I turned away, haunted by the cries of the dead and dying I had seen. Not the most solid edifices of masonry can obliterate the gruesome realities of a vivid memory.
A cheer went forth from the lower deck as two mine-sweepers, bearing a prize intended to send us to our doom, swept majestically into the harbour. The canteen workers, who had been allowed aboard with food for the men, moved off, the gangway was hauled in. Another troopship, alongside ours, partially obstructed our final view of the old town.
Convoys of ambulances stand, as they have stood for nigh on two years, in front of the old Red Cross Headquarters. Coal carts, their owners crying their goods in the low, monotonous wail peculiar to themselves, still ply along the roads, side by side with cars of every description, from Rolls-Royces to the "Rolls-Fords" (no one is ashamed to be seen in a Ford in the war zone). Uniforms of every kind, khaki and the grey, red-tipped nurses, predominate.
Tinkling their bells, the trams wend their way in and out of the town, driven mostly by decrepit Belgian réformés whose tales of sorrow and wonder would fill volumes. Picturesque groups of saboted fisherwomen cluster round a skiff as the gleaming fish are unloaded.
Tiens! We are off! The watertight compartments are shut.

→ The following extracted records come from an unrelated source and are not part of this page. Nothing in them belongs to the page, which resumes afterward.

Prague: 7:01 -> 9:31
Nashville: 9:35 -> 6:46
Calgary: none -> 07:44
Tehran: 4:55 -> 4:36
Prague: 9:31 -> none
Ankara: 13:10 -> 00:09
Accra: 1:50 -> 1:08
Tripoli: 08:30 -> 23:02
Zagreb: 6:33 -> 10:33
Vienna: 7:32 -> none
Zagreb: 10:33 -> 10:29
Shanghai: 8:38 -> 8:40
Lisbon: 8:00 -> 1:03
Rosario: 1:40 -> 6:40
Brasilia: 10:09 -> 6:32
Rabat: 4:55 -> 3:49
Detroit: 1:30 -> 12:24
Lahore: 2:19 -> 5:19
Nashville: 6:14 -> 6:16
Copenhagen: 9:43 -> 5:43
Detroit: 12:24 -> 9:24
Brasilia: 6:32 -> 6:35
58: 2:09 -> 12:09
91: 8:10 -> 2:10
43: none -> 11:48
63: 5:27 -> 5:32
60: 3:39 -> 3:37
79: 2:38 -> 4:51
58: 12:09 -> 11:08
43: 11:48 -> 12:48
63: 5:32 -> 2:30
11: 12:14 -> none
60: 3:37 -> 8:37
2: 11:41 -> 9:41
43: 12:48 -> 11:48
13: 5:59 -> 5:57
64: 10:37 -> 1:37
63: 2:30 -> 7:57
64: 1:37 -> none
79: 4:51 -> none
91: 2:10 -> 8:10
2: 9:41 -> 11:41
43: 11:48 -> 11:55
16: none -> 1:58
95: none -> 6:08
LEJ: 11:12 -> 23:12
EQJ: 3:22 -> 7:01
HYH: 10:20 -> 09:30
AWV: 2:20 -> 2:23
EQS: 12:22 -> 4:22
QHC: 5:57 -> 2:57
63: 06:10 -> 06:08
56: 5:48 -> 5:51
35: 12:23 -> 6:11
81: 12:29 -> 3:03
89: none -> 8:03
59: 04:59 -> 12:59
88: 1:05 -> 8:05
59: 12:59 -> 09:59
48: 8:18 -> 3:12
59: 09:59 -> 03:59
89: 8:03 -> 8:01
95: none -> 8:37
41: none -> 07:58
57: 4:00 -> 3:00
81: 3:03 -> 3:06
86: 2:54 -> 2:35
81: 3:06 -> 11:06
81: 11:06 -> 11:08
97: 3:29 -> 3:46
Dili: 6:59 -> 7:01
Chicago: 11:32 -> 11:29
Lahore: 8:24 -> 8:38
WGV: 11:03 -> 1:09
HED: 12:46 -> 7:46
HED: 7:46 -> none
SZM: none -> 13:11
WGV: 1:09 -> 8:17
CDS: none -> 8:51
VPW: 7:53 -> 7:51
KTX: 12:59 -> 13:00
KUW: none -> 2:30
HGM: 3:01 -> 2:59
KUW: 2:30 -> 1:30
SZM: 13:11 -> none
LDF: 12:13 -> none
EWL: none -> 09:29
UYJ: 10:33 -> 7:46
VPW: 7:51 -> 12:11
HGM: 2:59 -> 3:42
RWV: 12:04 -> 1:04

The sun, already sinking low, tints the pinnacles of the old church, lights up the windows of the fishing village with fairy-like colours. One last look at the masts that rise out of the mists, the gleaming, winding river, the camps, the tents, all that goes to make that wonderful elusive thing "The Base" in the war zone.
Gulls follow our course and swoop down in vain search of a meal!
In my throat is a stifled sob. So this is the end. Broken in body, I am to leave the work I love, and with it youth and vitality—and this whilst the fighting wages hardest in the West.
One last look at the sun-bathed shore, and then the boats swing outwards on their davits and hide it all from view.